Bug 757140

Summary: LVM fails to remove snapshot
Product: [Fedora] Fedora Reporter: eduardo.perezesteban
Component: lvm2Assignee: LVM and device-mapper development team <lvm-team>
Status: CLOSED DUPLICATE QA Contact: Fedora Extras Quality Assurance <extras-qa>
Severity: unspecified Docs Contact:
Priority: unspecified    
Version: 15CC: agk, bmarzins, bmr, dwysocha, heinzm, jonathan, lvm-team, mbroz, msnitzer, prajnoha, prockai, zkabelac
Target Milestone: ---   
Target Release: ---   
Hardware: x86_64   
OS: Linux   
Whiteboard:
Fixed In Version: Doc Type: Bug Fix
Doc Text:
Story Points: ---
Clone Of: Environment:
Last Closed: 2012-02-24 14:20:08 UTC Type: ---
Regression: --- Mount Type: ---
Documentation: --- CRM:
Verified Versions: Category: ---
oVirt Team: --- RHEL 7.3 requirements from Atomic Host:
Cloudforms Team: --- Target Upstream Version:
Embargoed:

Description eduardo.perezesteban 2011-11-25 14:59:35 UTC
Description of problem:
I use LVM's snapshots within rsnapshot for my back-up's; everything was working flawlessly, until I changed how my root volume is mentioned in the /etc/fstab file.

It works with:
  /dev/mapper/vg_disk1-lv_fc15   / ext4  defaults,noatime 1 1

But fails with:
  LABEL=ROOT / ext4  defaults,noatime 1 1

Error message is:
  Can't remove open logical volume "..."

▶ Explore the material
[1] Return the stretch of the bug report from "Description eduardo.perezesteban 2011-11-25" through "the /etc/fstab file.", copied word for word.
[2] Recast the listing as a JSON list of strings with one string per line, skipping blank lines. Leave out the pictures.
The bug report and the listing after it come from unrelated sources.

▶ Dataset excerpts
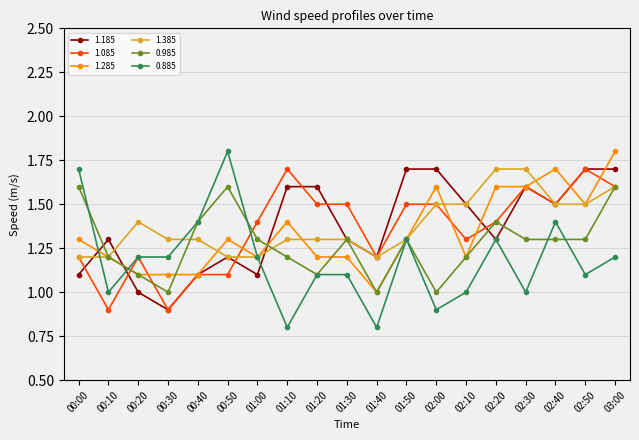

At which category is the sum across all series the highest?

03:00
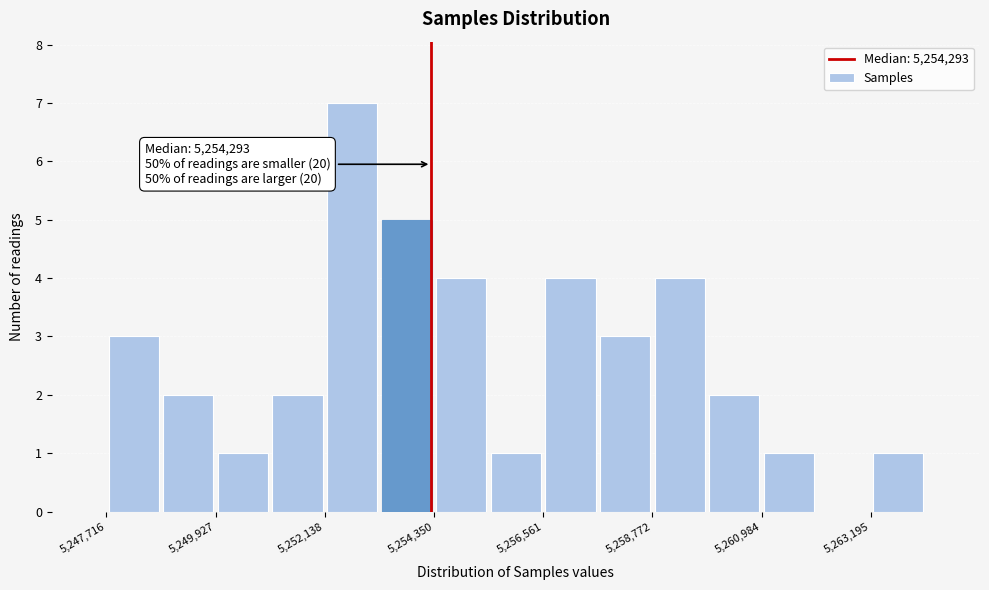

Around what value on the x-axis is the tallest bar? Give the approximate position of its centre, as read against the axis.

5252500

▶ Answers to each task
[1]
Description eduardo.perezesteban 2011-11-25 14:59:35 UTC
Description of problem:
I use LVM's snapshots within rsnapshot for my back-up's; everything was working flawlessly, until I changed how my root volume is mentioned in the /etc/fstab file.

[2]
[
  "At which category is the sum across all series the highest?",
  "03:00",
  "Around what value on the x-axis is the tallest bar? Give the approximate position of its centre, as read against the axis.",
  "5252500"
]